Richie
Richie

Reputation: 5199

Confusion about HTTPS --> How is SSL handshake happing

I've always been an end consumer of HTTPS and have never really understood it that well but am looking to change that.

I am calling a RESTful web service over HTTPS. For example...

curl -X GET \
  https://myCompanydns/rest/connect/v1.4/myEndpoint

With all my requests I send a basic authentication header i.e a username and password.

When I make these calls via my application I was expecting to have to add a certificate into like a jks (which I've had to do in the past) but on this occasion I've found that I can call the HTTPS web service without that.

For HTTPS to work I believe there is an SSL handshake? How is that happening successfully is this scenario without a jks?

Again, sorry for this beginner type question.

Upvotes: 0

Views: 91

Answers (1)

Steffen Ullrich
Steffen Ullrich

Reputation: 123501

When doing a https://... request the client needs to verify that the servers certificate is the expected one - and not some man in the middle. This is done (among other things) by making sure that the servers certificate was issued by a trusted certificate authority (CA). Which CA is trusted is setup in the local trust store (i.e. local to the client). In the above call where no explicit trust store is given curl is using its default trust store. In the case where you've explicitly gave a jks you've provided the application with a specific trust store it should use.

For more on how the server certificates gets validated see SSL Certificate framework 101: How does the browser actually verify the validity of a given server certificate?.

Provided material:
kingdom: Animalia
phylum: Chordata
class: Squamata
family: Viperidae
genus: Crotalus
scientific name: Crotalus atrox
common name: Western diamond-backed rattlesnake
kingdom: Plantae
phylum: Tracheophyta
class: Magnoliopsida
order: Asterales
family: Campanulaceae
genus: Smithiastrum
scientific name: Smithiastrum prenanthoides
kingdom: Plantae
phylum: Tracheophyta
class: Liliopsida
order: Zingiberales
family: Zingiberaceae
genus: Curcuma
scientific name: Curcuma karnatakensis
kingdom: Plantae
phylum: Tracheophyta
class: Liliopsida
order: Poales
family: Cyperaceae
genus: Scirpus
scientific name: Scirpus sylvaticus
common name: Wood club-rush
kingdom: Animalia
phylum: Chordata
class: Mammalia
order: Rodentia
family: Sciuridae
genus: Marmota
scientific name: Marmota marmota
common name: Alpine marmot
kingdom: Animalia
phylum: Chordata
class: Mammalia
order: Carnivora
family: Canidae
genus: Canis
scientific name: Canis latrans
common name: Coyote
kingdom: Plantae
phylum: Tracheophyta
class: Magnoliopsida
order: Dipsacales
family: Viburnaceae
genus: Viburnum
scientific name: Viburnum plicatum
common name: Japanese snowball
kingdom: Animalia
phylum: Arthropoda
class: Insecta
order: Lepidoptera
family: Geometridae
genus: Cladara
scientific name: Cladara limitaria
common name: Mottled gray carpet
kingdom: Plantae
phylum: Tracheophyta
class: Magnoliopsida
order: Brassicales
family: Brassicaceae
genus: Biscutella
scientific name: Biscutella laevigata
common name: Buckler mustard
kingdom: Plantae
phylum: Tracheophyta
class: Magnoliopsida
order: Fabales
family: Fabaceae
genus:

Task requirements:
- 1) Reproduce the HTTPS thread word for word from "Answers (1)" to "given server certificate?.".
- 2) According to the HTTPS thread, which trust store does curl use when no explicit trust store is given?

Task solutions:
- 1)
Answers (1)

Steffen Ullrich
Steffen Ullrich

Reputation: 123501

When doing a https://... request the client needs to verify that the servers certificate is the expected one - and not some man in the middle. This is done (among other things) by making sure that the servers certificate was issued by a trusted certificate authority (CA). Which CA is trusted is setup in the local trust store (i.e. local to the client). In the above call where no explicit trust store is given curl is using its default trust store. In the case where you've explicitly gave a jks you've provided the application with a specific trust store it should use.

For more on how the server certificates gets validated see SSL Certificate framework 101: How does the browser actually verify the validity of a given server certificate?.

- 2) Curl uses its default trust store.